Dans beaucoup de salons, la sansevieria a l’air indestructible. En septembre, quand les journées restent douces, on se dit souvent qu’un peu plus d’eau ne peut pas lui faire de mal. Erreur fréquente : cette succulente supporte bien mieux la sécheresse qu’un excès d’arrosage, surtout à l’approche de l’automne. Un seul arrosoir trop généreux peut suffire à abîmer ses racines.
Pourtant, septembre n’est pas un mois comme les autres pour la langue de belle-mère. Entre fin de période de croissance et début de repos, elle ajuste doucement son rythme. Les spécialistes de la Société Nationale d’Horticulture de France rappellent que la phase de végétation s’étend de mars au début octobre, avant une nette baisse d’activité. C’est à ce moment charnière que le bon geste d’arrosage change tout.
Sansevieria en septembre : une plante qui ralentit quand la lumière baisse
Quand la lumière décline en septembre en hémisphère Nord, la sansevieria commence à ralentir. Des guides de culture comme Gardening Know How expliquent qu’en période de repos, elle a besoin de moins de la moitié de l’eau reçue pendant la croissance. Autrement dit, son métabolisme se met au ralenti alors que nos intérieurs restent encore chauds. L’impression de fin d’été ne doit donc pas se traduire par plus d’arrosages.
La confusion vient aussi du fait que certains conseils en ligne sont rédigés pour l’hémisphère Sud. Un article argentin souligne par exemple que, là-bas, septembre marque le réveil de la plante et recommande d’arroser la sansevieria toutes les deux semaines, puis chaque semaine ou tous les dix jours en octobre.
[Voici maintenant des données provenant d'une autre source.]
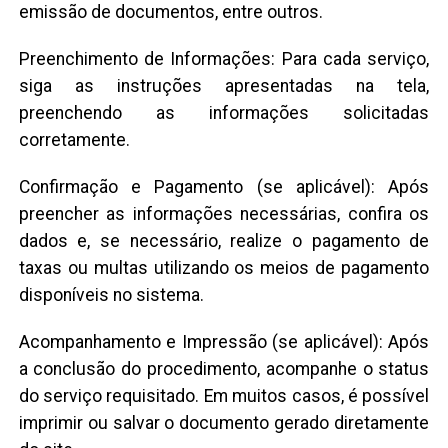
emissão de documentos, entre outros.
Preenchimento de Informações: Para cada serviço,
siga as instruções apresentadas na tela,
preenchendo as informações solicitadas
corretamente.
Confirmação e Pagamento (se aplicável): Após
preencher as informações necessárias, confira os
dados e, se necessário, realize o pagamento de
taxas ou multas utilizando os meios de pagamento
disponíveis no sistema.
Acompanhamento e Impressão (se aplicável): Após
a conclusão do procedimento, acompanhe o status
do serviço requisitado. Em muitos casos, é possível
imprimir ou salvar o documento gerado diretamente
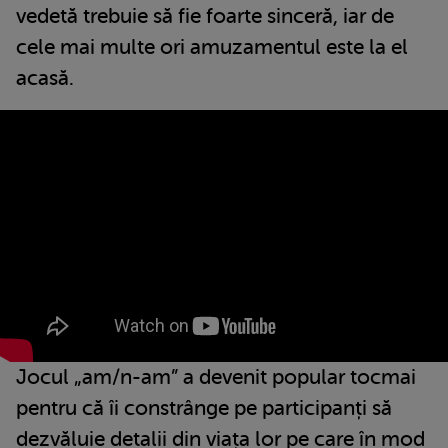
vedetă trebuie să fie foarte sinceră, iar de
cele mai multe ori amuzamentul este la el
acasă.
Jocul „am/n-am” a devenit popular tocmai
pentru că îi constrânge pe participanți să
dezvăluie detalii din viața lor pe care în mod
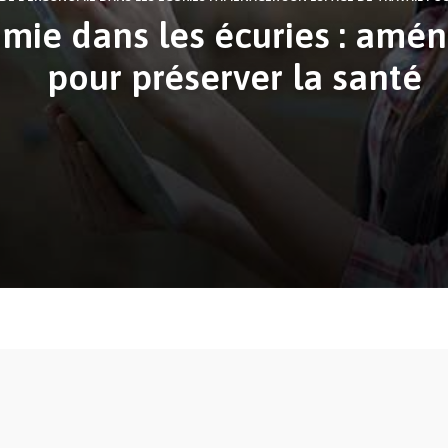
mie dans les écuries : amén
pour préserver la santé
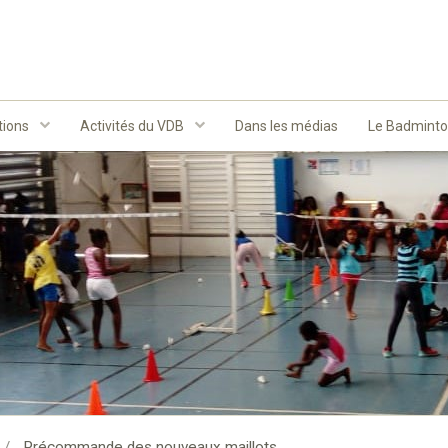
tions
Activités du VDB
Dans les médias
Le Badmint
Précommande des nouveaux maillots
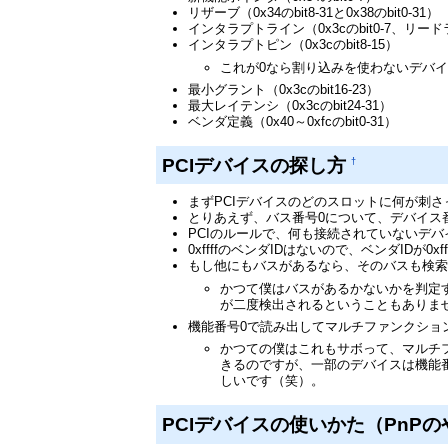
リザーブ（0x34のbit8-31と0x38のbit0-31）
インタラプトライン（0x3cのbit0-7、リー
インタラプトピン（0x3cのbit8-15）
これが0なら割り込みを使わないデバ
最小グラント（0x3cのbit16-23）
最大レイテンシ（0x3cのbit24-31）
ベンダ定義（0x40～0xfcのbit0-31）
PCIデバイスの探し方
†
まずPCIデバイスのどのスロットに何が刺
とりあえず、バス番号0について、デバイス番
PCIのルールで、何も接続されていないデバイス番号を
0xffffのベンダIDはないので、ベンダID
もし他にもバスがあるなら、そのバスも検
かつて僕はバスがあるかないかを判定す
が二度検出されるということもありま
機能番号0で読み出してマルチファンクショ
かつての僕はこれもサボって、マルチ
きるのですが、一部のデバイスは機能
しいです（笑）。
PCIデバイスの使いかた（PnP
En France, c’est l’inverse : notre mois de septembre correspond au début de la mise au repos, donc à une réduction de l’eau.
Arrosage de la sansevieria en septembre : la règle du substrat sec en profondeur
Pour éviter de se tromper, la règle d’or de l’arrosage sansevieria septembre reste simple : on n’arrose que si le substrat est sec en profondeur. Le site Verdalia insiste sur ce point en rappelant que la surface peut sembler sèche alors que le fond du pot reste humide. Le Colporteur conseille, lui, d’enfoncer le doigt à 4 ou 5 centimètres ; si la terre colle encore, on patiente.
Une variante très pratique consiste à planter un petit bâtonnet en bois dans le mélange : s’il ressort sec et clair, l’arrosage peut se faire, s’il reste foncé et humide, on attend quelques jours. Dans un intérieur tempéré, plusieurs guides placent l’automne autour d’un arrosage toutes les 3 à 4 semaines, parfois jusqu’à un mois, toujours avec ce test du substrat comme garde-fou.
Du bon drainage aux arrosages espacés : garder la sansevieria vigoureuse jusqu’au printemps
Le meilleur arrosage ne suffit pas si l’eau ne peut pas s’évacuer. Verdalia rappelle que le scénario le plus risqué pour la sansevieria reste le cache-pot sans trou, où l’eau s’accumule au fond sans que l’on s’en aperçoive. Après chaque arrosage, l’eau doit ressortir par les trous de drainage, puis la soucoupe ou le cache-pot doivent être vidés au bout d’une quinzaine de minutes.
Pour The Field Time, on finit souvent par faire mourir cette plante à force de trop vouloir bien faire, avec une succession de petits excès qui mènent à la pourriture des racines. Quand les feuilles deviennent molles et que la base jaunit puis noircit, il faut arrêter l’eau, dépoter, couper les racines abîmées et laisser sécher avant de rempoter dans un substrat très drainant. Sur la période de repos, plusieurs guides recommandent ensuite un arrosage beaucoup plus espacé, autour de toutes les 6 à 8 semaines en hiver, afin que la langue de belle-mère traverse sereinement la saison froide et reste vigoureuse au printemps.